Some of the objects attributes may be less important than others when doing the classification. An attribute a is said to be dispersible or superfluous. Otherwise the attribute is indispensable in B. A minimal set of all the attributes that preserves the partitioning of the universe is called a reduct, RED. Thus a reduct is a set of attributes such that all attributes are dispensible and IND(B)=IND(A). There are also object-related reducts that gives the set of attributes needed to separate one particular object/class from all the other.
They are lower and upper approximation, Rough definability of sets and the Rough membership function are concepts of rough sets.. The lower and upper approximation are used to classify a set of objects, X, from the universe that may belong to different equivalence classes.
A natural extension of the information system is the decision system. A decision system is an information system with an extra set of attributes, called decision attributes,
A Decision table is a table of the indiscernability classes, the attributes and the decision attribute.
Rough Sets Applied in Data Mining
When using rough sets as a algorithm for data mining, we generate decision rules that map the value of an objects attribute to a decision value. The rules are generated from a test set. There are two types of decision rules, definite and default decision rules. Definite decision rules are rules that map the attribute values of an object into exactly one decision class. A deterministic decision system can be completely expressed by a set of definite rules, but an indeterministic decision system can not.
The subsections below compare the Rough Set method to the criterias outlined in the above methods. This comparison will give us a framework that can be used to compare the various data mining techniques.
The rough set method is capable of handling most types of noise. If the input data is missing an attribute that is dispencible then the classification process is not affected. If the input data are missing important attributes, then the Rough Sets can not classify the object and the object must be thrown away. There are algorithms implemented that can 'guess' the value of a missing attribute, by doing statistical insertion among others, and thereby keeping the object.
As described before, the default rules in Rough Sets can handle inconsistency in the information system quite nicely. In fact, as pointed out, it may be a advantage to introduce inconsistency, by removing attributes, to make the decision rules more general.

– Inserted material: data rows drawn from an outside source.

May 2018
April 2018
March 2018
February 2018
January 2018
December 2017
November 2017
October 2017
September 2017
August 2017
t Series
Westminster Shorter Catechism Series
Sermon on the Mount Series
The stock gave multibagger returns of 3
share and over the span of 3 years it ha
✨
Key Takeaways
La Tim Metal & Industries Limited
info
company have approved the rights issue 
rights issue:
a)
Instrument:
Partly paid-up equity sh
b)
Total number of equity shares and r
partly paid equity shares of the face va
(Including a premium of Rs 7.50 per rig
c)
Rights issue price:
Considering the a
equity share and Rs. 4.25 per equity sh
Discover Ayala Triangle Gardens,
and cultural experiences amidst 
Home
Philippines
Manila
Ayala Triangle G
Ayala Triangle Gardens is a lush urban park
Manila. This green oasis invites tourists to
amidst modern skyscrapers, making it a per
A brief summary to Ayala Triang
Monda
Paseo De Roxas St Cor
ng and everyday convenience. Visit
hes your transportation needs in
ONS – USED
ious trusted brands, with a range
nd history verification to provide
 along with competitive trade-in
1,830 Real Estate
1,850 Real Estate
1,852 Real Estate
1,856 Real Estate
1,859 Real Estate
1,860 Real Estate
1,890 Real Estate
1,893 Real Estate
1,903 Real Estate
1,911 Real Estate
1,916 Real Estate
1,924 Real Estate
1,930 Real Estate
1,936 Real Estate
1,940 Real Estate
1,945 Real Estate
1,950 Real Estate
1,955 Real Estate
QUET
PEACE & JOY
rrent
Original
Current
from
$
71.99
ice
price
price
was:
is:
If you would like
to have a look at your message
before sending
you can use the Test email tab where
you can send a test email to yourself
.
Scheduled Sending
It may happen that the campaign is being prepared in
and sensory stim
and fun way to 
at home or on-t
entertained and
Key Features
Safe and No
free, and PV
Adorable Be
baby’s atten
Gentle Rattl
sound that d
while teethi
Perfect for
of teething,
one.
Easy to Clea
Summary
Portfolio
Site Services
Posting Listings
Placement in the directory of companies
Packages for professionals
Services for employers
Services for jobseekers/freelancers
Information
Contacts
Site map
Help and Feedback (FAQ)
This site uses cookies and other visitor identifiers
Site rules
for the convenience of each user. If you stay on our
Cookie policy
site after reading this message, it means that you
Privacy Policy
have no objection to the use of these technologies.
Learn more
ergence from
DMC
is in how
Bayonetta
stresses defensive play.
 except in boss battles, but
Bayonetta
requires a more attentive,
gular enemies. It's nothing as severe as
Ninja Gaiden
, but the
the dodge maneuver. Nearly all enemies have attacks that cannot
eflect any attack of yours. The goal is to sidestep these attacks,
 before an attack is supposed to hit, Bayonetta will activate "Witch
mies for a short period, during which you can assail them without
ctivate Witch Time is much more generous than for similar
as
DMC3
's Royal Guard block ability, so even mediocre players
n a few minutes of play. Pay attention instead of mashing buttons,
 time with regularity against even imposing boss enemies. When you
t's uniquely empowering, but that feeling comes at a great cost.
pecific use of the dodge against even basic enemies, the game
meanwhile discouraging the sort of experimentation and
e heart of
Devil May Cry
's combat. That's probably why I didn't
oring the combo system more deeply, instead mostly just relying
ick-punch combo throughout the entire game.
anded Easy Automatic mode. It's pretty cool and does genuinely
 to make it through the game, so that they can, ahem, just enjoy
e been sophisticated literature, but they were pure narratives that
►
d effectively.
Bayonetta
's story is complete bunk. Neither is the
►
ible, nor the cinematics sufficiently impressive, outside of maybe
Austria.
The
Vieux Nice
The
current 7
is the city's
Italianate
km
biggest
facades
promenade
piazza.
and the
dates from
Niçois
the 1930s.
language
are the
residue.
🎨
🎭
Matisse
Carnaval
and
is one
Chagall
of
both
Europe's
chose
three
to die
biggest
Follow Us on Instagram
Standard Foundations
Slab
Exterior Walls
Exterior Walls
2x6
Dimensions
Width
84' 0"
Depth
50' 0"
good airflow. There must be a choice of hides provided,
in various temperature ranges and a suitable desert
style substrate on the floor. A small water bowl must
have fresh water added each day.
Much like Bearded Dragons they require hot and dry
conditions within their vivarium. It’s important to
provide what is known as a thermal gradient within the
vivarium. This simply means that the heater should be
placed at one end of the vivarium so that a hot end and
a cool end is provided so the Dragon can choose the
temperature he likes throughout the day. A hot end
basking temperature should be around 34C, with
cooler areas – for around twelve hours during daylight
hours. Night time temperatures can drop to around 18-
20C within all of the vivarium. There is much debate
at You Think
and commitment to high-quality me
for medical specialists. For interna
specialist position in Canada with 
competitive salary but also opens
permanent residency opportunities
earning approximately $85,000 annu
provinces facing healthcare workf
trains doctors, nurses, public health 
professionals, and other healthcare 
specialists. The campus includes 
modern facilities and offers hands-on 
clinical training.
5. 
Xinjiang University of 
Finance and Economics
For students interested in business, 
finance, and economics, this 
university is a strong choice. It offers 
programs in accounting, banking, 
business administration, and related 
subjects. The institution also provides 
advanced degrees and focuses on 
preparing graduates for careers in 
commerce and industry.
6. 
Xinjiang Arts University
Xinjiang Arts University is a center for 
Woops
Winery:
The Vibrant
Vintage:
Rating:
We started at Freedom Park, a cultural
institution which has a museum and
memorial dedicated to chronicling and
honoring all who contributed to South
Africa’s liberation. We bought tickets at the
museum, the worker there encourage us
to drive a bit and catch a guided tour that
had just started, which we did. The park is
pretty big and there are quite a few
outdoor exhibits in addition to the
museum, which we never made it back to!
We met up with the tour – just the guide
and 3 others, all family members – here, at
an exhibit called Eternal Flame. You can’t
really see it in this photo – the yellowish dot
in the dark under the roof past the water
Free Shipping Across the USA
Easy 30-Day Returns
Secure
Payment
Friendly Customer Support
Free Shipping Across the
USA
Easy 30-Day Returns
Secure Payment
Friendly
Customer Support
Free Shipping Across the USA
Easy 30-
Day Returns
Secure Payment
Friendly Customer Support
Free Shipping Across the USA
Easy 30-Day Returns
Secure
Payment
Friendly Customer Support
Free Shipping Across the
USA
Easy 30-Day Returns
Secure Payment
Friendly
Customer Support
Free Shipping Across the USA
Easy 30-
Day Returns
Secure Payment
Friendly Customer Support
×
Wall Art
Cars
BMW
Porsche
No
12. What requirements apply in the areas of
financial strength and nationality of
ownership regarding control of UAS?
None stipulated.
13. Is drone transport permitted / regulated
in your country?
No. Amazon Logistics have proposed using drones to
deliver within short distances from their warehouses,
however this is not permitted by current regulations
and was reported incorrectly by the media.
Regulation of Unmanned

Rough set method does not use prior knowledge when generating default rules. As mentioned before the default rules generated by Rough Set algorithms are generated only from the objects in the input data.
The output from the Rough Set algorithms are rules, preferably default rules. These rules can then be uses to predict decisions based on the input attributes. By making variations in the threshold value, one can tune the number of default rules to get the most optional result. Rules are easy for humans to interpret and use.
The complexity of partitioning is O(nlog(n)), a sort algorithm. Computing the reducts is NP-complete, but there are approximation algorithms (genetic, Johnson, heuristical search) that have proven very efficient.
It is easy for the user to find out how the results were generated. This is because Rough Sets method can display the indiscernability classes it created and the distribution of the objects in these classes. The user can from this confirm the rules generated, and argument, in basis of the classes, why the rules are correct.